The film is an adaptation directed by Richard Linklater and released in 2006. The film was first shot as live-action and then the live footage was animated over the top using a laborious rotoscoping process. I remember feeling quite ill after watching it for about half an hour with Siggy at a swish cinema in Nottingham (it seemed to be on limited release) but having watched it numerous times on TV and again last night for the purposes of this post I didn’t find the “Rhubarb and Custard” wobbling style quite as vomit inducing as previous.

It stars Keanu Reeves as Arctor, Woody Harrelson as Luckman, Timothy Leary’s god-daughter Winona Ryder as Donna, and Robert Downey Jr. as Barris. Harrelson and Downey junior are particular funny as Arctor’s drug muppet housemates. Rory Cochrane is also hilarious as the completely bat-shit Freck.

The film is massively loyal to the original story and text – I would guess over 80% of the script is taken from the book’s dialogue or descriptive sections (and then turned into film dialogue). There are of course some minor plotting shortcuts which help to tighten up the action and storytelling – but, unlike some PKD books, the story needs little help – it’s not a patched up short story but a wonderful coherent tale of escalating incoherence.

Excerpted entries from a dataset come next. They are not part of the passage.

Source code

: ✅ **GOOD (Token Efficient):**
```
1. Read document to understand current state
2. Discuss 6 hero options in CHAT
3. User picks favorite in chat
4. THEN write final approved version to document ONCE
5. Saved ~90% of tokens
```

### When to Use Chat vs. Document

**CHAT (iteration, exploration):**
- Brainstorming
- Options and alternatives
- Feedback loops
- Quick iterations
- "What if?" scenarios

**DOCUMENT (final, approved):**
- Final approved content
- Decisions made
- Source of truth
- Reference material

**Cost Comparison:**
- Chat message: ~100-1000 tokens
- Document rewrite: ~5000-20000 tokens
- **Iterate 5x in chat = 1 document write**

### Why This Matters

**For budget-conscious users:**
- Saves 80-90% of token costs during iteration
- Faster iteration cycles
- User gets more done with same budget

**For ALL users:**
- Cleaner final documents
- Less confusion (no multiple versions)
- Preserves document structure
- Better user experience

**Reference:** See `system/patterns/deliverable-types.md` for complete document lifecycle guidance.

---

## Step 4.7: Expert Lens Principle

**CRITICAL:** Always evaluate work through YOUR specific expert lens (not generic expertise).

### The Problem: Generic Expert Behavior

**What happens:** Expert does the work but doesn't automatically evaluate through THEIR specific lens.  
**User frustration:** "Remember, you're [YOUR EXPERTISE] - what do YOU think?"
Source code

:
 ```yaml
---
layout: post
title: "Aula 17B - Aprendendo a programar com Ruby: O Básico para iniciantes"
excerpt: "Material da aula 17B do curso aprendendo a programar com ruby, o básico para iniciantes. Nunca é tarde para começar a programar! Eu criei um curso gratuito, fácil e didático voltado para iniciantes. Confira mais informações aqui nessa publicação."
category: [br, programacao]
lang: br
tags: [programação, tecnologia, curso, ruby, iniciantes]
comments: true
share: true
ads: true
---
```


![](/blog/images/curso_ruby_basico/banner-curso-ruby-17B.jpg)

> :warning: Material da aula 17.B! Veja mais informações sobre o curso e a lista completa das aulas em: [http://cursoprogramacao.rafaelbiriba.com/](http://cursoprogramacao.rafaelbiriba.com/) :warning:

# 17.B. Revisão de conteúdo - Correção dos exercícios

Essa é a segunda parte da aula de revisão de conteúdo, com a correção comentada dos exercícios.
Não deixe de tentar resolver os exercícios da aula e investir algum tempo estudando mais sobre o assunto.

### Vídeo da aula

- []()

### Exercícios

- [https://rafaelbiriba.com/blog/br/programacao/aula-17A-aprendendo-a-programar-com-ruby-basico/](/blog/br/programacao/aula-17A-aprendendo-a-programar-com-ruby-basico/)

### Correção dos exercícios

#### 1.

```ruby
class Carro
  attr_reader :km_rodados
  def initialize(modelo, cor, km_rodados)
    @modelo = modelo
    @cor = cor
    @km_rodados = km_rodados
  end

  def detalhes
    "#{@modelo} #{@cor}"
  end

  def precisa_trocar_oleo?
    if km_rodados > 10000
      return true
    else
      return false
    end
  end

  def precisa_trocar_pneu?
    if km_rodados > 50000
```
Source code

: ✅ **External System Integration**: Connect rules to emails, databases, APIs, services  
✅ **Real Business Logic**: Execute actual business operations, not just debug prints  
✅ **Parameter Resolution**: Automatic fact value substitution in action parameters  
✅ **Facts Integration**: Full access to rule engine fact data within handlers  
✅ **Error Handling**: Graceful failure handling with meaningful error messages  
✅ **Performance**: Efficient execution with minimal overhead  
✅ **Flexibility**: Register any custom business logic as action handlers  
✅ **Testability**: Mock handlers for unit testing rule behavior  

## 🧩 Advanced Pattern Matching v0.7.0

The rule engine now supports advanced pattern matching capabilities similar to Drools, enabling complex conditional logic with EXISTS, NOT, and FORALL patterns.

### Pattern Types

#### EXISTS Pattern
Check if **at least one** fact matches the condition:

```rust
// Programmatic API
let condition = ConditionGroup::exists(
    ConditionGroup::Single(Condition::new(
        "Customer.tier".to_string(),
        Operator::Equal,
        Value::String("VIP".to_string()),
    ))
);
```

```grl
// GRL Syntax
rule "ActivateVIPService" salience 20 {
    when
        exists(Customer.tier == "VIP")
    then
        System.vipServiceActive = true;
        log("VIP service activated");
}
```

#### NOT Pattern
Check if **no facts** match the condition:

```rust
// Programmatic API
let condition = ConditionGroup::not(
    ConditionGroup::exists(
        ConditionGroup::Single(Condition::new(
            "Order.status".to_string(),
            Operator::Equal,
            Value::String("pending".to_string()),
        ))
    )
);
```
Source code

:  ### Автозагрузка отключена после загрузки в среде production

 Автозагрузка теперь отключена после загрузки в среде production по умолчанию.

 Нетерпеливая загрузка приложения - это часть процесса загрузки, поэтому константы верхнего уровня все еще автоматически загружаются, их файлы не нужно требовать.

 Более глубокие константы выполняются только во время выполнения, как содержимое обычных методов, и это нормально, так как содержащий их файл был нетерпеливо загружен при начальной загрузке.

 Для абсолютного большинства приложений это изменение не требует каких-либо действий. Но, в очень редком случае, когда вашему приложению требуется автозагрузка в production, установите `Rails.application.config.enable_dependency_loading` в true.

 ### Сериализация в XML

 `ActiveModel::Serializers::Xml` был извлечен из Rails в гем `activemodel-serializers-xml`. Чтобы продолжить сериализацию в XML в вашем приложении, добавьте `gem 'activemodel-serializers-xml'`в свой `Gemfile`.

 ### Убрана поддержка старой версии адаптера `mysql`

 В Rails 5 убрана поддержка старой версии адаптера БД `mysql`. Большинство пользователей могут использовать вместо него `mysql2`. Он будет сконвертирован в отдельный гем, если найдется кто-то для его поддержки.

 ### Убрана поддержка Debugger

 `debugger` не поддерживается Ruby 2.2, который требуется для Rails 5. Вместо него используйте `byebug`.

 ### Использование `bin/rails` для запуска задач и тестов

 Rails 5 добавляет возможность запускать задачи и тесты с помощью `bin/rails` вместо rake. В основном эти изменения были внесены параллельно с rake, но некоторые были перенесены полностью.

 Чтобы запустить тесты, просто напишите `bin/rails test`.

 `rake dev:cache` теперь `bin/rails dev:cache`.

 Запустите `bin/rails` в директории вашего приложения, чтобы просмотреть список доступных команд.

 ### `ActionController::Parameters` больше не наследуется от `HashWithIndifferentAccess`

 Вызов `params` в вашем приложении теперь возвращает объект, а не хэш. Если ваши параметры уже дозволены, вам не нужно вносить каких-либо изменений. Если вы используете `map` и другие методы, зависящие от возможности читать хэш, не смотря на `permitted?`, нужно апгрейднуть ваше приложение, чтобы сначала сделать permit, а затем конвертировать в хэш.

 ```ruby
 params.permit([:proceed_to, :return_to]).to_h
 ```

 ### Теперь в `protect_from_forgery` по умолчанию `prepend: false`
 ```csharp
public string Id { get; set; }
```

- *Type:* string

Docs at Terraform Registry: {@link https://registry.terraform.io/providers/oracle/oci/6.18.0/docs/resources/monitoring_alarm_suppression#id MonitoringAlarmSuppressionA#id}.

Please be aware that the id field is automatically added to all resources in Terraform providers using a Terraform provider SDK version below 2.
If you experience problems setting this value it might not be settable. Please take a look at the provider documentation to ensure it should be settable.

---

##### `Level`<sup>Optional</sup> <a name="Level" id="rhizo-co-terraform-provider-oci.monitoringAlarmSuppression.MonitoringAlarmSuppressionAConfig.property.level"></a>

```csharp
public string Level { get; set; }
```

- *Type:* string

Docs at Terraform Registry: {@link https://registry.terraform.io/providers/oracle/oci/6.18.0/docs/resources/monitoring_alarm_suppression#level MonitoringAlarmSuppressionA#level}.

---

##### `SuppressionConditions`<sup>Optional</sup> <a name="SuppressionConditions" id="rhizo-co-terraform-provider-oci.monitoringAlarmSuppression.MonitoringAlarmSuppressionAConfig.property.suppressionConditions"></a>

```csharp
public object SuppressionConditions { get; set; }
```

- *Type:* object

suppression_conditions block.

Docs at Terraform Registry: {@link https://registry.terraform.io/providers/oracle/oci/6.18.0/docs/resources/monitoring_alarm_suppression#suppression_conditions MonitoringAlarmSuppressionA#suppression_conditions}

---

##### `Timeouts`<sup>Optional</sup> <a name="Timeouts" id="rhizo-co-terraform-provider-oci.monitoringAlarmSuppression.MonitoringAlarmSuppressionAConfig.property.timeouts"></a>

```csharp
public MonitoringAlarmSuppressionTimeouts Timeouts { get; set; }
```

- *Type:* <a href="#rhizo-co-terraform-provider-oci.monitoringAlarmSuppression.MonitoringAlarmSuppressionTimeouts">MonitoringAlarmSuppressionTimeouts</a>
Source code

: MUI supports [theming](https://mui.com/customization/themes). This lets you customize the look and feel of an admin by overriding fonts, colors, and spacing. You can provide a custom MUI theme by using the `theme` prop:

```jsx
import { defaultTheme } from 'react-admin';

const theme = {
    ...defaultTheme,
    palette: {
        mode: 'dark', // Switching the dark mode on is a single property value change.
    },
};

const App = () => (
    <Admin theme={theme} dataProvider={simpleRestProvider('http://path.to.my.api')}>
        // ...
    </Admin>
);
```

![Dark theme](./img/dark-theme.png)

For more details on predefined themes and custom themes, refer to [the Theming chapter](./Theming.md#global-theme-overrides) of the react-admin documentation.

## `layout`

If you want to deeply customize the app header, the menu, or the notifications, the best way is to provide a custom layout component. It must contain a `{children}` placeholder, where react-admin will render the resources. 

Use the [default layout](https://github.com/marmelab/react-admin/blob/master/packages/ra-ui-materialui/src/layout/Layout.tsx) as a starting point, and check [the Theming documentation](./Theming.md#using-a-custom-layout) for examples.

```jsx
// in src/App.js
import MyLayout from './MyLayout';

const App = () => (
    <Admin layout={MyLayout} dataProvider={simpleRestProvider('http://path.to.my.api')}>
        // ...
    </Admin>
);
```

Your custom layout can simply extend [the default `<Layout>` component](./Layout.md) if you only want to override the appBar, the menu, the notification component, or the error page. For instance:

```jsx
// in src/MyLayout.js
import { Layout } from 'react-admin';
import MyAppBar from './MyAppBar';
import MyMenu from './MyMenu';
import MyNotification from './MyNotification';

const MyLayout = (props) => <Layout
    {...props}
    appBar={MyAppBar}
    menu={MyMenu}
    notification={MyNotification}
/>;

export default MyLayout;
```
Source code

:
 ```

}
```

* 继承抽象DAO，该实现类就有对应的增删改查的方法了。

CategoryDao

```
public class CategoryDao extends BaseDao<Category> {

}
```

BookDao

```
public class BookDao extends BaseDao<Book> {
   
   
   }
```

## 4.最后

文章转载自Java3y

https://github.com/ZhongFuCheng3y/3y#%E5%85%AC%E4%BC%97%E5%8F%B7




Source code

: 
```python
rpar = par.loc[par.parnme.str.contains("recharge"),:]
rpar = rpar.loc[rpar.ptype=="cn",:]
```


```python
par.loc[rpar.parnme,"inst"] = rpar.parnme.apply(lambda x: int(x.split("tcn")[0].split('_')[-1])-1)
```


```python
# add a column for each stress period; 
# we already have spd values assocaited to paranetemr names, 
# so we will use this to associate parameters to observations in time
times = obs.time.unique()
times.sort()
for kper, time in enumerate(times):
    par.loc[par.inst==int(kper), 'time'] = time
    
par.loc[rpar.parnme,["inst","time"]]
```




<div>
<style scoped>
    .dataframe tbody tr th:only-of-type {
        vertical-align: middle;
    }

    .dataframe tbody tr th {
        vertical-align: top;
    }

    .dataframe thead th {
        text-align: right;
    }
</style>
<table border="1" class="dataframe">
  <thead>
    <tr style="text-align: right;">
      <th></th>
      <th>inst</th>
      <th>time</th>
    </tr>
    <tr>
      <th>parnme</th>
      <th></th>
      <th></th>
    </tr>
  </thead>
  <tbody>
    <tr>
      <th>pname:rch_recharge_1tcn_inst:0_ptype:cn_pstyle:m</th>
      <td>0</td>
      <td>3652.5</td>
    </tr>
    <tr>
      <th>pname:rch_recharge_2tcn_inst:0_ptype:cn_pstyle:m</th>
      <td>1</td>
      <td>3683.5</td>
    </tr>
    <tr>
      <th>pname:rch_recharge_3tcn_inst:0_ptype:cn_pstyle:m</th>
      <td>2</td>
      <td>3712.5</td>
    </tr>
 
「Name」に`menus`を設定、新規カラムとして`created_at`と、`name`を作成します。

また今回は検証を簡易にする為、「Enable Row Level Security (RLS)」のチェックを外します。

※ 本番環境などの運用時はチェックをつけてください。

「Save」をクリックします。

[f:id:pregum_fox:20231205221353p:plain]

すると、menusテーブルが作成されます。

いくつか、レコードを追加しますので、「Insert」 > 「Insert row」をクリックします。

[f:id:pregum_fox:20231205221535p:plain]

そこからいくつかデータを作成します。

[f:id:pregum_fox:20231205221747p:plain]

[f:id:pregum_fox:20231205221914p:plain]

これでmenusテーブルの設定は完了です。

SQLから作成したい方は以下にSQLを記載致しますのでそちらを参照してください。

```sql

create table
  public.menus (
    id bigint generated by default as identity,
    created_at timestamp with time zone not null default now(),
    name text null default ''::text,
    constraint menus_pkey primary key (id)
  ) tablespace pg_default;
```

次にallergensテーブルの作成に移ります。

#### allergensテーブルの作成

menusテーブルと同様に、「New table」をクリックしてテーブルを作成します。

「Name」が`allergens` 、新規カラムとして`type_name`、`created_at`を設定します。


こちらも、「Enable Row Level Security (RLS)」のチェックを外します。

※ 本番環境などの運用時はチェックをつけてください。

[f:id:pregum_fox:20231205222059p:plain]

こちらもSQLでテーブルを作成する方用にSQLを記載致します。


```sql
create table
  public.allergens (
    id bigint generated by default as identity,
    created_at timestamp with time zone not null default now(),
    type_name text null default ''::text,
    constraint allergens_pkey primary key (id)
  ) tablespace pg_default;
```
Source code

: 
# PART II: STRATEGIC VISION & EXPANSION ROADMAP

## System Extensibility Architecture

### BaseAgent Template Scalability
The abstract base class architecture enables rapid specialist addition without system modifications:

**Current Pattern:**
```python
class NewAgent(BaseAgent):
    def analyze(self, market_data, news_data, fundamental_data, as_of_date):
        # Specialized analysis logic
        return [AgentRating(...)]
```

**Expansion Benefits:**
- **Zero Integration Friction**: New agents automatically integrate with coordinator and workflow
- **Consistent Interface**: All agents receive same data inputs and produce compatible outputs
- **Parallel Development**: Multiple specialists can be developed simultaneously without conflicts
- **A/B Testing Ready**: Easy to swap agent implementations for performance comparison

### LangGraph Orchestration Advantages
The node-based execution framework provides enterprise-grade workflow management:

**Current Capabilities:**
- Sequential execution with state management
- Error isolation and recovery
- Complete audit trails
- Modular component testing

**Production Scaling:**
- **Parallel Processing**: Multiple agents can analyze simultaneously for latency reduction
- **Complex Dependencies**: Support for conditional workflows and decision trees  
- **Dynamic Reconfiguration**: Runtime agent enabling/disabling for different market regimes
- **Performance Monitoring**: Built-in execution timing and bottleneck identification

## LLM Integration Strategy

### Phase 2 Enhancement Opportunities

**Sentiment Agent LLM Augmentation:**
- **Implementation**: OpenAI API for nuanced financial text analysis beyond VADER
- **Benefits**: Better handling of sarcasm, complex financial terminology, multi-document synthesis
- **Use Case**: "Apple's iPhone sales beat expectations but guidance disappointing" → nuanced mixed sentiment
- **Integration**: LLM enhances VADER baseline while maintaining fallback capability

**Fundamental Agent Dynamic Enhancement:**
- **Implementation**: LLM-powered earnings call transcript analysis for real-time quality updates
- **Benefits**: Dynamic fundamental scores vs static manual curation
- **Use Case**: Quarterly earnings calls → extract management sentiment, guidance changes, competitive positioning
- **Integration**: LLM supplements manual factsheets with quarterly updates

The 20% or so of changed dialogue is to allow for rates of inflation e.g. household spray containing cocaine costs $3 not the 98 cents of the book, technological advances – Barris claims to have planted micro cameras in the house instead of a tape recorder and the discussion over gears revolves around an 18 speed rather than a 10 speed push bike, and recent cultural events e.g. the conversation about the man pretending to be a famous imposter that prompts Arctor to almost blow his cover refers to the Leonardo DiCaprio film “Catch Me If You Can”. These tweaks help ground it in a contemporary society rather than it having a paranoid Seventies vibe.

And now please observe this –


– if you intend to read the book or watch the film.

The major plot difference is that in the film Donna, rather than being revealed as a federal agent, is Hank, Fred’s supervisor in the film – unrecognised by Fred because of the scrambler suits the undercover police wear. This is a minor point really as the eventual outcome and guilt ridden speech by Donna towards the end of the tale about how they have destroyed a man, committed a small evil, to try to combat a larger evil (that of the supply of Substance D) is still in place, and the final immensely significant and poignant flower plucking ending is consistent between both book and film.

Also the film is perhaps funnier than the book and had me chuckling away quite nicely again last night even though I have seen the film about six times now. There are only a few etymological lines in the film (where they’re funny) and very little German – unlike the book which is frustratingly peppered with it. Keanu evidently translated the German text in the book to get a better insight into his character and that means he’s a better man than me, because I’ve read it about the same number of times that I’ve seen the film and still can’t be bothered to translate the German.

Watch the film, read to book, or read the book and watch the film. They’re both Freckin brilliant.